SUPPLIED RECORDS:

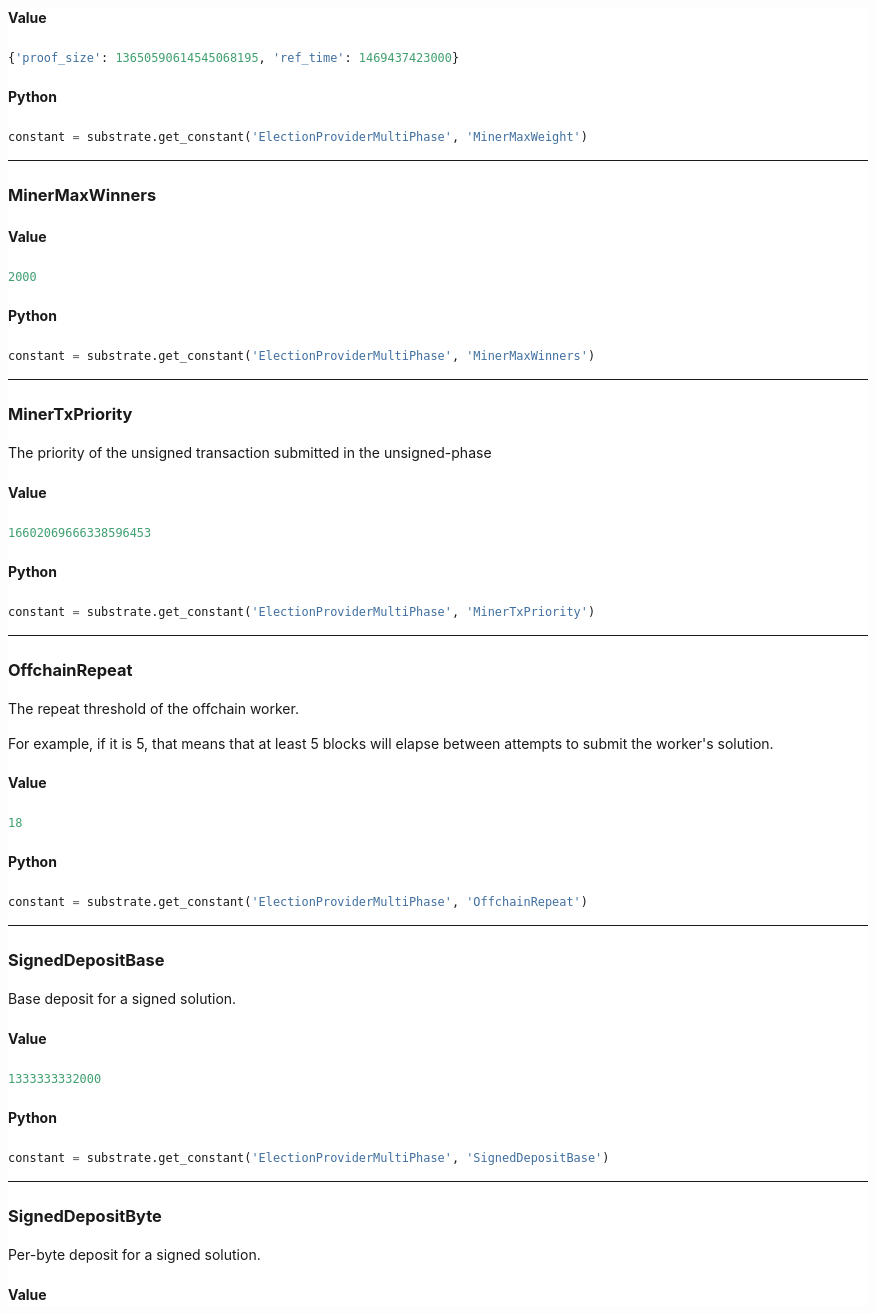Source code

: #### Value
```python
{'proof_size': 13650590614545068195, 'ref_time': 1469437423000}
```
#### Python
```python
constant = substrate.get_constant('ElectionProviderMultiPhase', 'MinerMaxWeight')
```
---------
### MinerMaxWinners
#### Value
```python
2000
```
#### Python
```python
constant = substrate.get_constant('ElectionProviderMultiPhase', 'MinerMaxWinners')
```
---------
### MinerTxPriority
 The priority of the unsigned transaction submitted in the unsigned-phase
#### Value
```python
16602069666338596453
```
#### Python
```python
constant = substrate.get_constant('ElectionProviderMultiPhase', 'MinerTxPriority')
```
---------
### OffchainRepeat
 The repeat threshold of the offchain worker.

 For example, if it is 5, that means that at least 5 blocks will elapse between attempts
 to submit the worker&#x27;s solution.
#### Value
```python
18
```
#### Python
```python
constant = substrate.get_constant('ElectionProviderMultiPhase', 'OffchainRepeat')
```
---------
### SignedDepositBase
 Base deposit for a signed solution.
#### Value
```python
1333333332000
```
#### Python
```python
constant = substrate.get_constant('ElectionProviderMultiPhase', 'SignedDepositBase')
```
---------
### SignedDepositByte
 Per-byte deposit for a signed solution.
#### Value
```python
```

WORK TASK:
Output the data exactly. Leave every picture out.

WRITTEN ANSWER:
Source code

: #### Value
```python
{'proof_size': 13650590614545068195, 'ref_time': 1469437423000}
```
#### Python
```python
constant = substrate.get_constant('ElectionProviderMultiPhase', 'MinerMaxWeight')
```
---------
### MinerMaxWinners
#### Value
```python
2000
```
#### Python
```python
constant = substrate.get_constant('ElectionProviderMultiPhase', 'MinerMaxWinners')
```
---------
### MinerTxPriority
 The priority of the unsigned transaction submitted in the unsigned-phase
#### Value
```python
16602069666338596453
```
#### Python
```python
constant = substrate.get_constant('ElectionProviderMultiPhase', 'MinerTxPriority')
```
---------
### OffchainRepeat
 The repeat threshold of the offchain worker.

 For example, if it is 5, that means that at least 5 blocks will elapse between attempts
 to submit the worker&#x27;s solution.
#### Value
```python
18
```
#### Python
```python
constant = substrate.get_constant('ElectionProviderMultiPhase', 'OffchainRepeat')
```
---------
### SignedDepositBase
 Base deposit for a signed solution.
#### Value
```python
1333333332000
```
#### Python
```python
constant = substrate.get_constant('ElectionProviderMultiPhase', 'SignedDepositBase')
```
---------
### SignedDepositByte
 Per-byte deposit for a signed solution.
#### Value
```python
```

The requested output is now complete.